--- Extract provided Enclosed Below ---

I always say biblical faith isn’t just intellectual assent. It’s something you believe so deeply that it radically affects who you are. It’s like always wanting to see the Grand Canyon—so you make the drive. That’s what these people were doing.
The guy who shows up from Ephraim to offer sacrifices for his family at the temple in Jerusalem—he had gospel allegiance long before he had a sacrifice.
Jason Bostow: Yeah. Amen.
Anthony Delgado: And that’s where I think Dr. Ron Johnson is absolutely right.
Jason Bostow: Yeah. I think it’s so mind-blowing to me because—my own story—I grew up in church, went to Bible college. I didn’t go to seminary or follow that path all the way down, but honestly, I’m glad God spared me from some of it. Because I hear this same kind of story from people like Ron—times ten. People go through these systems, and when they finally start discovering biblical truth, they end up running straight into a wall. Whether it’s a denominational board, or pressure during doctoral work, or just trying to challenge tradition—it’s like, you’re immediately under scrutiny.
And what Ron said in that story—the Bible getting pushed back across the table—that's going to live with me just as much as it did with him. That moment wasn’t about truth. It was about institutional alignment. And I think that’s the kind of pressure that keeps a lot of people from really grasping what the Word is saying.
That’s why I’ve thanked you ten times already in this episode—because you’re standing out. You’re not just defending doctrine; you’re defending narrative, Scripture, the biblical worldview. So thank you for that.

--- End of Enclosed Extract provided ---
--- Record extracts Enclosed Below ---

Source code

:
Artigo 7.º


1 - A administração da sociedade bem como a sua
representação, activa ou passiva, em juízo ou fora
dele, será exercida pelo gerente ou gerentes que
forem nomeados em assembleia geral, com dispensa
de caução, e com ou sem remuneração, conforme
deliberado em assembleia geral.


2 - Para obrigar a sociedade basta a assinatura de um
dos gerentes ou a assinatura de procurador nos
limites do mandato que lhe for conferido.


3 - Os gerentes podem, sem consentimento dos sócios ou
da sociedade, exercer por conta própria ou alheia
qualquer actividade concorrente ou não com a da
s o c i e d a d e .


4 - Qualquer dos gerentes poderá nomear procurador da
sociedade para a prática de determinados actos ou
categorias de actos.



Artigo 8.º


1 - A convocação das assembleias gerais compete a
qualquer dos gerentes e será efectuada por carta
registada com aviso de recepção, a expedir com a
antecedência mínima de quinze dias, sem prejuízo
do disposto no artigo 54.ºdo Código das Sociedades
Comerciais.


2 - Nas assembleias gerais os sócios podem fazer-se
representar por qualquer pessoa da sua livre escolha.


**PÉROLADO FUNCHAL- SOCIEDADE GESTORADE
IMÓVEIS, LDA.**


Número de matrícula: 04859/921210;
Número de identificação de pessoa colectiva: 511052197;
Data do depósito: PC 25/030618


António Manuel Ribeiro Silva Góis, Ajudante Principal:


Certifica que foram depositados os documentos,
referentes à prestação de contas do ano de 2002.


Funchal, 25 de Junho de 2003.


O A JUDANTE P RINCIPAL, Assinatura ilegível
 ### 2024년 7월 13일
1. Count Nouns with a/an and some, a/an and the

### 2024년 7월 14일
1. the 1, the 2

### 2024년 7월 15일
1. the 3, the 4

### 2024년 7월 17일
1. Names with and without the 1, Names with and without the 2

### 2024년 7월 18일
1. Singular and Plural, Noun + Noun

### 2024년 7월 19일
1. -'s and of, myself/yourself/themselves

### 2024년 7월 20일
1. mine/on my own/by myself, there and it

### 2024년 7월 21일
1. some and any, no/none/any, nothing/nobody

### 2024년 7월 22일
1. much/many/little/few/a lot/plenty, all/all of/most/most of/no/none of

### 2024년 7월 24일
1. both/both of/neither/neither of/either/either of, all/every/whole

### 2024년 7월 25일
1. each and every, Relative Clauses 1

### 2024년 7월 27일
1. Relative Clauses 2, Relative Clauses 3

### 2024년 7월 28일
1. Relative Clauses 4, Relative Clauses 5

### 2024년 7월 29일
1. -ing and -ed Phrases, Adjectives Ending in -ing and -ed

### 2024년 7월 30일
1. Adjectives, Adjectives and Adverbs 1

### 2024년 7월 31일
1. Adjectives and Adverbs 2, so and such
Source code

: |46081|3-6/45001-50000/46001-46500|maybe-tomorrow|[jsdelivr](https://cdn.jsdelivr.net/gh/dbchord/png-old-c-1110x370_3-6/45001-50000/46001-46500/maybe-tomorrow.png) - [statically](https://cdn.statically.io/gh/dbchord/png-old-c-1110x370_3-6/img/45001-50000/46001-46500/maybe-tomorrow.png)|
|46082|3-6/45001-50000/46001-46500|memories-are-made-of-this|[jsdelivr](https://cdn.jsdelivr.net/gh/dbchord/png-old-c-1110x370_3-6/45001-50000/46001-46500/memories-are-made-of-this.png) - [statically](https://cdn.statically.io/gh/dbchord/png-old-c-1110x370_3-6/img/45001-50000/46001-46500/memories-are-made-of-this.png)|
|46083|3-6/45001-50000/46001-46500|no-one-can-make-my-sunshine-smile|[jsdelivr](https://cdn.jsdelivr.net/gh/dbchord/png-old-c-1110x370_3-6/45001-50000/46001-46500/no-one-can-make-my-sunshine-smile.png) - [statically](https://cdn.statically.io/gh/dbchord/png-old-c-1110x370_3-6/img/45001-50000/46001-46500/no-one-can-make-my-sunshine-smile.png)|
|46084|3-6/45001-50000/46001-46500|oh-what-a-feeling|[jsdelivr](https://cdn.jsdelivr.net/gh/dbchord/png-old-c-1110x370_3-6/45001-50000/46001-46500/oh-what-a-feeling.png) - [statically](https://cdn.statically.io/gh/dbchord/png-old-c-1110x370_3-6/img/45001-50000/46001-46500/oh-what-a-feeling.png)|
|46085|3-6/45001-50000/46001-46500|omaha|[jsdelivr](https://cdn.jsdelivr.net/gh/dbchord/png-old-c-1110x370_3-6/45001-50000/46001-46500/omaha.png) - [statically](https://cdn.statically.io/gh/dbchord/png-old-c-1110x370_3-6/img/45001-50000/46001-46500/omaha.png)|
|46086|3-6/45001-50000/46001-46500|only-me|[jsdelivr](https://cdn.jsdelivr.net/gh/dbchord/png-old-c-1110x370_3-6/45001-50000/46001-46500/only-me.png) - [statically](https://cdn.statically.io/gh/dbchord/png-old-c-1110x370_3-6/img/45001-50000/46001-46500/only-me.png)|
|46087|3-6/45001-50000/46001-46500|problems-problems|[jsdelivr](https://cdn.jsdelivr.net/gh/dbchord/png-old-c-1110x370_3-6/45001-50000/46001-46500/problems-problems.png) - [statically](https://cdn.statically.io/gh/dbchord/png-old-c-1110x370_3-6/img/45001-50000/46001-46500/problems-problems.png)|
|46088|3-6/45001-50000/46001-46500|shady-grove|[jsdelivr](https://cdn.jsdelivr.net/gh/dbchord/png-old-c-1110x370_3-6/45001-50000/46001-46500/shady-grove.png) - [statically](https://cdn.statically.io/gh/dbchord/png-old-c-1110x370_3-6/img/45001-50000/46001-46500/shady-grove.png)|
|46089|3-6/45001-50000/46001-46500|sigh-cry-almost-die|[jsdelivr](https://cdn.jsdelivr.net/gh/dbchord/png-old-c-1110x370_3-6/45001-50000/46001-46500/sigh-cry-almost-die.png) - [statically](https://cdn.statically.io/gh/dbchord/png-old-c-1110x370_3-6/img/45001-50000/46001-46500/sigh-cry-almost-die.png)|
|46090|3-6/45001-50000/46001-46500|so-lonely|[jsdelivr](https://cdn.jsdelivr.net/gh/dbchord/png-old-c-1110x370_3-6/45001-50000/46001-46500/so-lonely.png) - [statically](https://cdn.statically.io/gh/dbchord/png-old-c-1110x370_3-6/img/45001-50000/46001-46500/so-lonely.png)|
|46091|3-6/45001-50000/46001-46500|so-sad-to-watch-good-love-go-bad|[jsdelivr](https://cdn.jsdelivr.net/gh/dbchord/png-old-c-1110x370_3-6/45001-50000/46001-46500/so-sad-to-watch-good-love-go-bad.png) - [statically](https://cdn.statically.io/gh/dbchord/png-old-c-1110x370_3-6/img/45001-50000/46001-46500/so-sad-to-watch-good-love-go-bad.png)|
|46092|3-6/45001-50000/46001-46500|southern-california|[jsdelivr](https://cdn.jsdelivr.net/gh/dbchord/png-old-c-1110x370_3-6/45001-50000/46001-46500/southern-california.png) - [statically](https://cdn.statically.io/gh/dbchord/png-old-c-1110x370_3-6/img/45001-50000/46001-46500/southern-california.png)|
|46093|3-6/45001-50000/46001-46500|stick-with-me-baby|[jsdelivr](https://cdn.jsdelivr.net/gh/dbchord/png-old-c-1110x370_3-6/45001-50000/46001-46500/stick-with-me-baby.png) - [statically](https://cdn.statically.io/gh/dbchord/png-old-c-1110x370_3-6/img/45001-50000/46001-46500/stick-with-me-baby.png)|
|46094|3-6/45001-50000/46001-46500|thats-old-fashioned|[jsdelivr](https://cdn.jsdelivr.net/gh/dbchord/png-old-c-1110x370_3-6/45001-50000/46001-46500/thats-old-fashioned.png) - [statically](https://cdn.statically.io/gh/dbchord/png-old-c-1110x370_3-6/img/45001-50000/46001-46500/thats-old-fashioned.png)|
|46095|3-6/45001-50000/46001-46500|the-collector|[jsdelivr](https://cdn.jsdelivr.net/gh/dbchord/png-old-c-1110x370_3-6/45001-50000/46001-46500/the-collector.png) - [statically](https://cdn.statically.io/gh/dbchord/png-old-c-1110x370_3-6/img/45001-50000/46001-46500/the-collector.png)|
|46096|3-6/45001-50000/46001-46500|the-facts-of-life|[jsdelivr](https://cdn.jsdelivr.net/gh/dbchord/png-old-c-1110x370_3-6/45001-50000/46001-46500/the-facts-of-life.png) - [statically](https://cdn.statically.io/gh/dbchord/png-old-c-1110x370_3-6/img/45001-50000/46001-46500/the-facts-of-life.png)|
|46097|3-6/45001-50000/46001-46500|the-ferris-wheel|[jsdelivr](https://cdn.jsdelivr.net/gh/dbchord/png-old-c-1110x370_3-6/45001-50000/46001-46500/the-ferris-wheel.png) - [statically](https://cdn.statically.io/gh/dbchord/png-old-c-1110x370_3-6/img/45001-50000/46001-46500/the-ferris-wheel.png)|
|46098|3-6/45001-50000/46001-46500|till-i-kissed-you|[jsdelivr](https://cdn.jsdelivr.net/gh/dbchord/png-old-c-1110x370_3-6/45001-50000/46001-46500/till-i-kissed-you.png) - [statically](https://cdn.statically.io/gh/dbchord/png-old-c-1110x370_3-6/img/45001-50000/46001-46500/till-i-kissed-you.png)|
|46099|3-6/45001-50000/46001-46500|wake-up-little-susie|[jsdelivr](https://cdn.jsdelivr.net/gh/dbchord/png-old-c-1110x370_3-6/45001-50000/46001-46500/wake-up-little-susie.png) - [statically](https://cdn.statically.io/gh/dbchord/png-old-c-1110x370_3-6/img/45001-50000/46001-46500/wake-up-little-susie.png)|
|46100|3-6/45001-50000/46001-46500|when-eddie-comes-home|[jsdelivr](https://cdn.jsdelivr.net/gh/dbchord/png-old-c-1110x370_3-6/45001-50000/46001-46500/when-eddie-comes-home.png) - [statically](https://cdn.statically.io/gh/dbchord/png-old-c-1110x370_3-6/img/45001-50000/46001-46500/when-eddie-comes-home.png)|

--- End of Enclosed Record extracts ---

**Your goal:**
Answer these questions about the conversation:
1. What place is used as the example of something you would make the drive to see?
2. What kind of school did Jason Bostow attend after growing up in church?
3. According to Jason Bostow, what was the moment of the Bible being pushed back across the table about, rather than truth?

**Solution to this problem:**
1. The Grand Canyon.
2. Bible college.
3. Institutional alignment.